This set of capabilities also includes network protection and web protection, which regulate access to malicious IP addresses, domains, and URLs. By ensuring configuration settings are properly set and exploit mitigation techniques are applied, the capabilities resist attacks and exploitation. The attack surface reduction set of capabilities provides the first line of defense in the stack. This built-in capability uses a game-changing risk-based approach to the discovery, prioritization, and remediation of endpoint vulnerabilities and misconfigurations. Read: Insights from the MITRE ATT&CK-based evaluation. Microsoft Defender for Endpoint demonstrated industry-leading optics and detection capabilities in the recent MITRE evaluation.Learn about the latest enhancements in Defender for Endpoint: What's new in Microsoft Defender for Endpoint.

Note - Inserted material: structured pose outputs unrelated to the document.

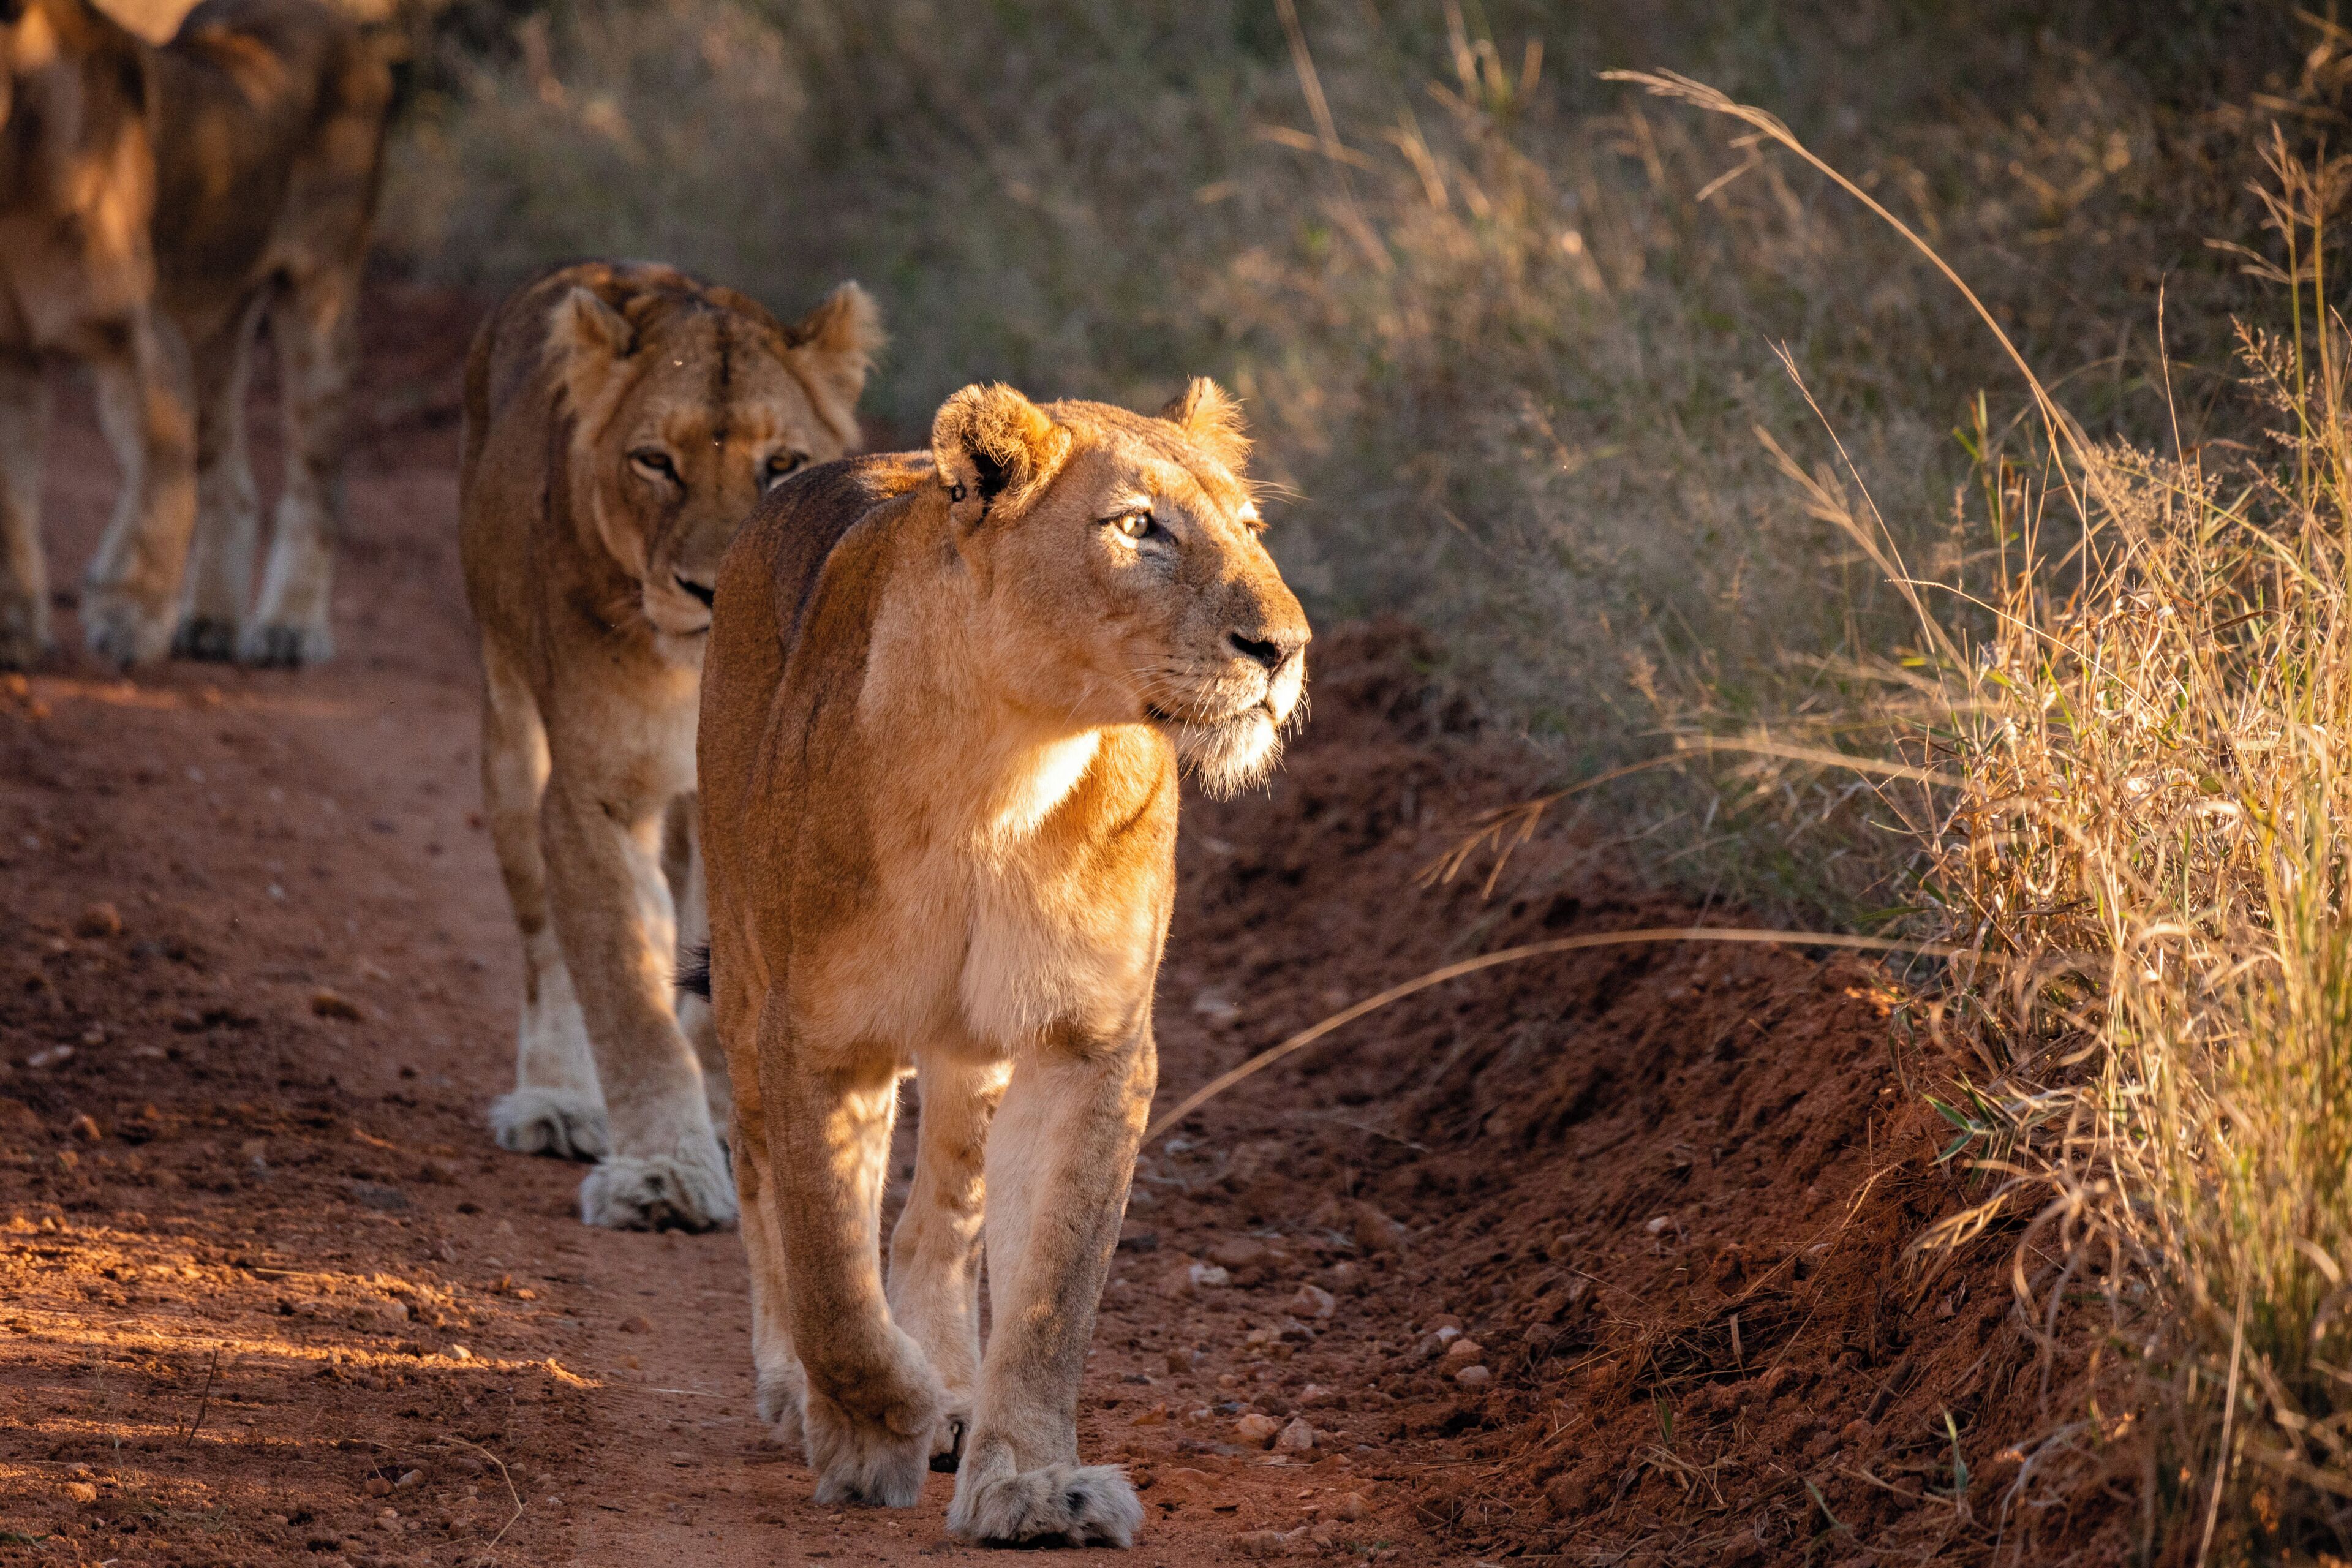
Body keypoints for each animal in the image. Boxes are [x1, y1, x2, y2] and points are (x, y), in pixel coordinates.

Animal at [0, 0, 390, 670]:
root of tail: (335, 17)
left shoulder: (144, 336)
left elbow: (163, 472)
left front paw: (129, 612)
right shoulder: (11, 352)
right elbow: (10, 503)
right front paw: (14, 632)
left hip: (321, 293)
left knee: (316, 480)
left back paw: (288, 629)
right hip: (215, 325)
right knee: (230, 481)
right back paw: (208, 622)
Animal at [461, 259, 882, 1235]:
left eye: (782, 464)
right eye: (655, 460)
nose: (711, 588)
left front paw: (735, 1128)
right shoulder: (591, 794)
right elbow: (623, 987)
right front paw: (662, 1170)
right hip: (510, 739)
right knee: (548, 946)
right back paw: (557, 1100)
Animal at [693, 378, 1309, 1545]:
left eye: (1254, 528)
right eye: (1138, 528)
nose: (1285, 647)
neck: (1011, 763)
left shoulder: (1088, 1043)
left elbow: (1050, 1292)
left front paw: (1027, 1481)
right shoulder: (820, 1033)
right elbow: (830, 1275)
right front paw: (875, 1424)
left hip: (973, 1044)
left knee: (942, 1217)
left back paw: (950, 1383)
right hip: (745, 982)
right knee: (764, 1191)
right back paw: (805, 1389)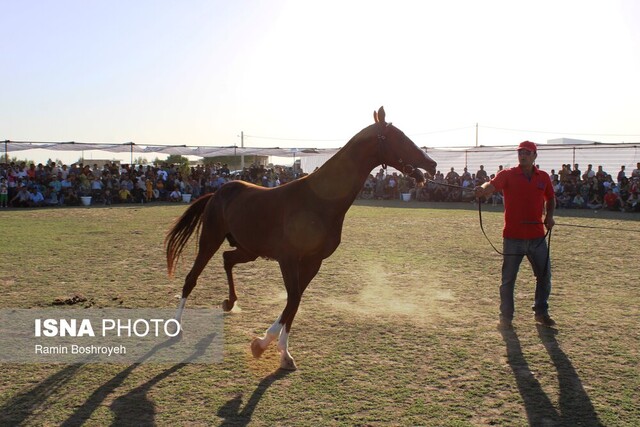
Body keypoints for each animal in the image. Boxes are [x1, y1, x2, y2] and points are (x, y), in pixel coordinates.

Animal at [165, 108, 438, 372]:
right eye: (398, 137)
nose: (432, 164)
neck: (318, 202)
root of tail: (217, 192)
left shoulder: (313, 262)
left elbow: (294, 302)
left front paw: (278, 351)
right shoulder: (288, 260)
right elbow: (293, 299)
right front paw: (266, 346)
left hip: (248, 249)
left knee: (227, 260)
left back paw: (229, 302)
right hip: (210, 240)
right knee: (192, 278)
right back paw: (177, 327)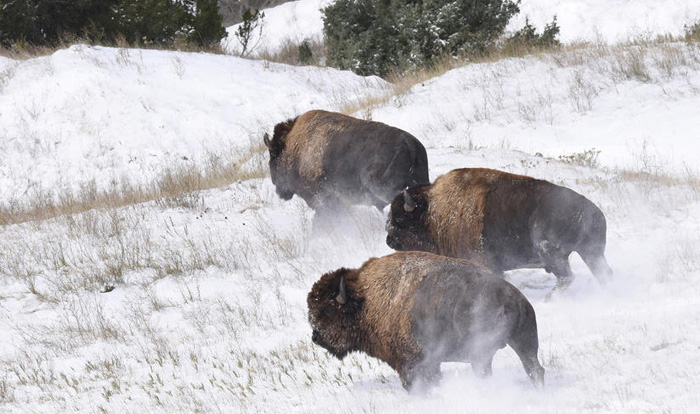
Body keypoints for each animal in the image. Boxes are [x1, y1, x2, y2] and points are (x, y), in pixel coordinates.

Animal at [308, 249, 548, 392]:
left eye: (328, 310)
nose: (315, 337)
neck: (366, 299)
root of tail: (512, 300)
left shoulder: (410, 363)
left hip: (481, 353)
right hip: (525, 342)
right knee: (534, 369)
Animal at [382, 168, 612, 294]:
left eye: (400, 219)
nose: (389, 240)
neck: (433, 212)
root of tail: (591, 211)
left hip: (553, 254)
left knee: (566, 277)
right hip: (591, 252)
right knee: (602, 273)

Threat intelligence: Generated by Microsoft hunters, security teams, and augmented by threat intelligence provided by partners, threat intelligence enables Defender for Endpoint to identify attacker tools, techniques, and procedures, and generate alerts when they are observed in collected sensor data.Ĭentralized configuration and administration, APIs
#OPAL VIEWER LITE FOR WINDOWS WINDOWS 10#
Defender for Endpoint uses the following combination of technology built into Windows 10 and Microsoft's robust cloud service:Įndpoint behavioral sensors: Embedded in Windows 10, these sensors collect and process behavioral signals from the operating system and send this sensor data to your private, isolated, cloud instance of Microsoft Defender for Endpoint.Ĭloud security analytics: Leveraging big-data, device-learning, and unique Microsoft optics across the Windows ecosystem, enterprise cloud products (such as Office 365), and online assets, behavioral signals are translated into insights, detections, and recommended responses to advanced threats.